Combined Medicaid and Children’s Health Insurance Program funding stands at $78.6 billion, with an additional $3.6 billion going to health-related services, which include support for community mental health ($1.4 billion), substance abuse ($554 million), women’s health ($447 million), and early childhood intervention ($396 million). 

In an interview with State of Reform, Rep. Donna Howard (D – Austin), a member of the House Appropriations Committee, spoke to the headway made in healthcare spending.  

“We significantly increased our Texas women’s health program and family planning program,” Howard said. “We got more money in for February Qualified Health Centers to address the needs of our uninsured and underinsured, mobile health clinics—all kinds of things that maybe we would have gotten anyway.

But we used the leverage and the pressure of trying to basically shame the legislators into [supporting moms and their babies]—let’s make sure we’re taking care of them, that they’re healthy, that they get what they need. So that was a positive thing that came out of session.”

Howard said among the wins was the approval of a state plan amendment that would extend Medicaid postpartum coverage to 12 months.

In the previous session, the legislature passed a measure to extend postpartum coverage from two to six months, but HHSC’s waiver application on that extension remains under review by CMS

Reports indicated that the application’s language around coverage for miscarriages may be the reason for the approval delay.  

Lawmakers had a $32.7 billion budget surplus this cycle to work with at the start of the 2023 session when Abbott designated mental health, the fentanyl crisis, and school safety as ‘emergency items’ for the budget. 

The new budget outlines $17.6 billion in property tax relief, $12.3 billion of which is new spending. 
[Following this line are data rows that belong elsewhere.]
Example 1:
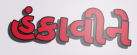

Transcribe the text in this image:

હંકાવીને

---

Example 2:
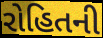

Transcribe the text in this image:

રોહિતની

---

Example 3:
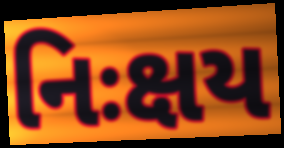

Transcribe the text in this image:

નિઃક્ષય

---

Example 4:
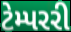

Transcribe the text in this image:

ટેમ્પરરી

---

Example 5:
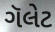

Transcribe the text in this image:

ગૅલેટ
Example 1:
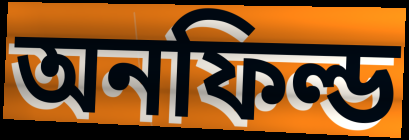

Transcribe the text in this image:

অনফিল্ড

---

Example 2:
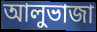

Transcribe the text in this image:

আলুভাজা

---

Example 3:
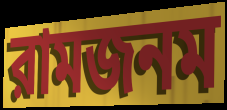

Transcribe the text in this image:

রামজনম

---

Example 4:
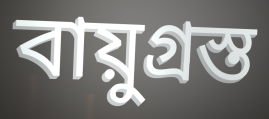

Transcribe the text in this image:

বায়ুগ্রস্ত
The state will invest $3 billion in behavioral health services over the next two years, including plans in the current budget cycle to build or renovate state mental health hospitals. The community of Uvalde will receive $33 million to build a new behavioral health center that will provide mental health services in the region.
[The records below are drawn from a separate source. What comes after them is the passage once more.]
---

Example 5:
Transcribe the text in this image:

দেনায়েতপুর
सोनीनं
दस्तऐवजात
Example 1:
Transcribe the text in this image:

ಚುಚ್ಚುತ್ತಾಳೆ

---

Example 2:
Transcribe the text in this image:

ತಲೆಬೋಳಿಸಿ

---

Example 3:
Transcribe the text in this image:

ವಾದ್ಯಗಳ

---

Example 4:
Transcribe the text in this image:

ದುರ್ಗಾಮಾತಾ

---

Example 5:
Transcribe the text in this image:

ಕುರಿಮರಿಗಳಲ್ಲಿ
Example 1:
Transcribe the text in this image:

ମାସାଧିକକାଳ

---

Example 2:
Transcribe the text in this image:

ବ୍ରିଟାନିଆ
The budget allocates $18 million over the next biennium for opioid overdose prevention measures, including education and overdose reversal medication for first responders and educators who interact with high-risk individuals. Meanwhile, legislation to provide equipment and test strips that detect the presence of fentanyl and derivative substances failed to advance. 

Lawmakers passed a measure requiring the presence of an armed security guard at public schools. HB 3 would provide the Texas Education Agency with $1.1 billion to administer grants to school districts—$15,000 per campus and $10 per student— that would fund armed guards at every school and support mental health first-aid training for school district employees. 
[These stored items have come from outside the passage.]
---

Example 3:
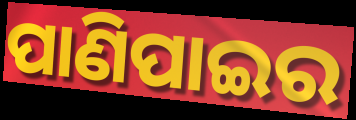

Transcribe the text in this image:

ପାଣିପାଇର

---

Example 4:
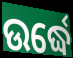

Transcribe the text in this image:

ଉର୍ଦ୍ଧେ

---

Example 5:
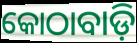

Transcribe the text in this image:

କୋଠାବାଡ଼ି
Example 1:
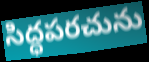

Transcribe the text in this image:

సిద్ధపరచును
Abbott has yet to sign the school safety measure and has indicated that he will extend the ongoing special session indefinitely until lawmakers institute state-funded vouchers for private schools, stricter penalties for human smugglers, and property tax relief.

At the conclusion of the special session, Abbott will have 20 days to review and either pass or veto items that did not reach him prior to the regular session’s adjournment.